И как Перикл одухотворен Шекспиром, так и Марина сделалась в его руках лучезарным образом, она, с самого вступления своего в возраст юности возбуждающая зависть и злобную ревность в силу своей прелести и своих редких качеств. Мы видим ее впервые в тот момент, как она сыплет цветы на могилу, и тотчас же после того, среди ее попытки обезоружить человека, получившего приказание ее убить, мы убеждаемся, что она столь же невинна, как безгрешна в народной песне королева Дагмара на смертном одре. Она никогда не сказала злого слова, ни одному живому существу не сделала зла, никогда не убила мыши, даже мухи никогда не могла обидеть; один раз она нечаянно наступила на червяка и плакала об этом. Нельзя представить себе более кроткую человеческую душу. Кротости же ее соответствует венец правдивости и величия, сияющий над ее головой.
Когда во вступлении к сцене узнавания Перикл, сначала грубо отстранив и оттолкнув Марину, постепенно начинает обращаться с ней более приветливо, и когда он просит ее сказать, где родилась она, и кто подарил ей ее богатые одежды, она отвечает, что если бы она поведала историю своей жизни, ее рассказ сочли бы за ложь. Поэтому она предпочитает молчать. Перикл возражает на это (V, 1):
О, расскажи, прошу!Ложь от тебя происходить не может.О, нет! Твой скромен вид, как Справедливость,Ты Истины дворцу подобна! Знай,Что я тебе во всем поверю…О, поведайПро жизнь твою. — И если из несчастийТвоих одна хоть тысячная доляРавняется моим, ты — крепкий муж,А я — девица слабая. Но тыТерпению подобна, что спокойноГлядит на царские могилы, дажеОтчаянье улыбкою встречая.
Поэт развертывает здесь все богатство метафор, каким располагает фантазия, чтобы дать истинное представление о достоинстве Марины, просвечивающем и во внешнем ее облике. Но Периклу самому кажется, что он похороненный царь, его самого не покидает ни на миг ее терпеливое участие, и необузданность его собственной скорби удается ей ослабить своей улыбкой.
В этой сцене много драматического воздействия; нахождение и узнавание составляют эффект, часто употреблявшийся уже в древних греческих трагедиях и неизменно достигающий цели. Но все смягчение в этих репликах. Нам показывают не картину с яркими, палящими красками, а воздушную гармонически нежную пастель.
Когда мы должны были дать живое представление о душевном состоянии Шекспира в то время, когда возникли пьесы «Двенадцатая ночь» и «Как вам угодно», мы просили читателя вспомнить какой-нибудь день, когда он чувствовал себя вполне здоровым и бодрым и сознавал, что все органы его тела находятся в счастливой деятельности — один из тех дней, когда солнце светит по-праздничному и сам воздух как будто ласкает.

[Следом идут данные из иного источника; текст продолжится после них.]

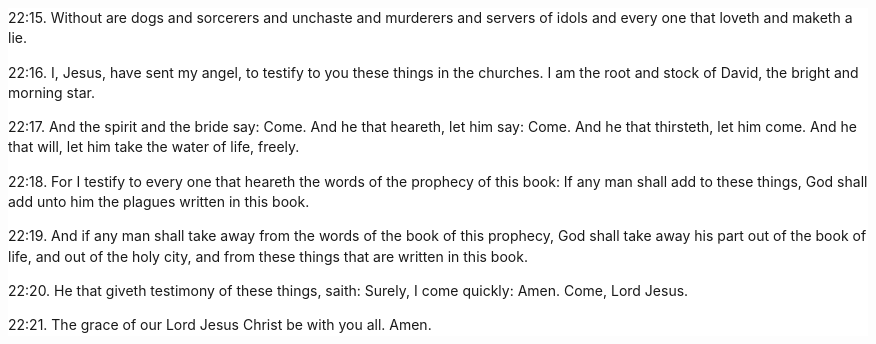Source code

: 22:15. Without are dogs and sorcerers and unchaste and murderers and
servers of idols and every one that loveth and maketh a lie.

22:16. I, Jesus, have sent my angel, to testify to you these things in
the churches. I am the root and stock of David, the bright and morning
star.

22:17. And the spirit and the bride say: Come. And he that heareth, let
him say: Come. And he that thirsteth, let him come. And he that will,
let him take the water of life, freely.

22:18. For I testify to every one that heareth the words of the
prophecy of this book: If any man shall add to these things, God shall
add unto him the plagues written in this book.

22:19. And if any man shall take away from the words of the book of
this prophecy, God shall take away his part out of the book of life,
and out of the holy city, and from these things that are written in
this book.

22:20. He that giveth testimony of these things, saith: Surely, I come
quickly: Amen. Come, Lord Jesus.

22:21. The grace of our Lord Jesus Christ be with you all. Amen.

Для того, чтобы подобным же образом перенестись в основное настроение Шекспира в настоящее время, следует припомнить, что чувствовали мы сами при первом возврате здоровья после тяжкой и долгой болезни. Мы так еще слабы, что боимся всякого более или менее сильного напряжения. Мы не больны уже, но все же далеко еще не здоровы. Наша походка нетверда, жесты руки неуверенны, но чувства наши стали острее, мы видим многое в малом. Солнечный луч, заглянувший в комнату, больше нас оживляет и сильнее настраивает, чем в другое время целый ландшафт, залитый солнцем. Щебетанье пташки в саду, хотя бы она только раза два чирикнула, говорит нам больше, чем в другое время соловьиные трели в лунную ночь. Ветка гвоздики в стакане доставляет нам не меньше радости, чем в иное время оранжерея, наполненная экзотическими растениями. Мы благодарны за всякую малость, восприимчивы ко всякому привету, склонны к энтузиазму. Кто возвращен жизни, у того признательная душа.
И как Шекспир с глубокой восприимчивостью гения чувствовал сильнее, чем другие, эту беспечную радостную пору юности, так и теперь он глубже ощущал меланхолические и кроткие настроения, знаменующие возврат здоровья.